Flyers, by Vonda M. McIntyre

Two linked stories by Vonda N. McIntyre: “Wings” and “The Mountains of Sunset, the Mountains of Dawn.” Alien people abandon their dying planet in a generation ship, but a few are left behind.

“Wings” was nominated for the Hugo and Nebula awards.

Living in Threes, by Judith Tarr

Three lives. Three worlds. Three times. Three young women, past, present, and future, come together to solve an age-old mystery and save a world.

Meredith has the summer all planned. She’ll hang out with her friends, ride her horse, and spend time with her mom, who is recovering from cancer. Then her mom drops a bomb: she’s sending Meredith to Egypt to dig up mummies with her aunt the archaeologist. Meredith doesn’t want to go. At all. But there are more forces at work than a sixteenth-birthday present she doesn’t want and a summer she didn’t plan—and a greater adventure than she could ever have imagined.

Meru lives in a far-future Earth, where disease has been eliminated and humans travel through the stars in living ships. Meru and her friend Yoshi have been accepted into the school for starpilots, but just as they’re about to leave, a strange message from Meru’s mother drives Meru away from her home and family and sends her on a journey to find her mother and save the people of Earth from a terrible plague.

Meritre is a singer in the Temple of Amon in ancient Egypt. Her people have survived a devastating plague, but Meritre is foresighted, and what she sees is terrifying. As she tries to find a magical spell that will keep her family and friends safe, the gods take one last life—and that life, and death, resonate through Meredith and Meru to the end of time.

Dragon Virus, by Laura Anne Gilman

It began soon after the Millennium.

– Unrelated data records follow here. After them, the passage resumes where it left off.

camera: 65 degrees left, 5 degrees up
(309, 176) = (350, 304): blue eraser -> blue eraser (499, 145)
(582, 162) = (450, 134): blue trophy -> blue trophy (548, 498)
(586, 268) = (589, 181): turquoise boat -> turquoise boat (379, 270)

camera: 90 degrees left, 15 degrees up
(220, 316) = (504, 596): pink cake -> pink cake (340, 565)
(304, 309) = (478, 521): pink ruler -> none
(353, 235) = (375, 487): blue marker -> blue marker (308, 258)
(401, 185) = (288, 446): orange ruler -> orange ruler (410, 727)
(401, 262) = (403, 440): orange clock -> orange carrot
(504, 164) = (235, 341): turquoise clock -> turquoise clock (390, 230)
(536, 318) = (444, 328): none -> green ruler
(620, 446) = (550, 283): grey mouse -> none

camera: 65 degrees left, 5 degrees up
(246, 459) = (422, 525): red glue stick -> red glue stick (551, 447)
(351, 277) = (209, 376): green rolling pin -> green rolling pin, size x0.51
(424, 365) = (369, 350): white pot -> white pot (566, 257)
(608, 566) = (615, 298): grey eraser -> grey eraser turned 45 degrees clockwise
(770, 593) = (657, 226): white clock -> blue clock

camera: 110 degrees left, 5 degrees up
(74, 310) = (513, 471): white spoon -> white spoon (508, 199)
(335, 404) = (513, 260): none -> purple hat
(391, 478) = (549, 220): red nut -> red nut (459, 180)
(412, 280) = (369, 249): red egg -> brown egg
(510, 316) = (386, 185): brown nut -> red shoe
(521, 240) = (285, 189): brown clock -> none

Reports of newborns with strange malformations, too weak to live…caused by a single genetic mutation. Or, as the press quickly dubbed it, the Dragon Virus. Scientists predicted that it was an evolutionary dead end; that the mutation would burn itself out quickly; that it was nothing to be worried about.

They were wrong.

Every racial type. Almost every continent. No known cause. Human-created, maybe. Or just God, throwing the dice. Infecting us, warping us. Tied into our genetic code, from here on in. No known treatment. No idea where even to begin.

Everything was about to change.

Scandalous, by Patricia Burroughs

Why live in the boring present when you have a century’s worth of vintage couture to live up to? Why be ordinary with centuries of Vandermeir scandals to shape your destiny?

Paisley Vandermeir was born on a hippie commune in the 60s, transplanted to high society Manhattan in the 70s and mentored by her wild Aunt Izzy, whose Roaring 20s exploits still tarnish the family name. Paisley is the very definition of “Vandermeir scandal.” It’s simply a matter of what and when. Following in the steps of her forbears, she intends to create her own scandal, then walk away from family and Society and find her own future.

Enter Christopher Quincy Maitland, the blond and gorgeous Rock of Gibraltar who carries the weight of his family’s fortune on his shoulders–safe, dependable, scandal proof. Or is he?

When irresistible force meets immovable object, what happens next is SCANDALOUS.

0 Responses to “Welcome to Welton, and other BVC offerings”

  1. Anonymous

    I hope you’re feeling better soon. Eating everything in sight bodes well; you’ll have all those nutrients you need to fuel your recovery.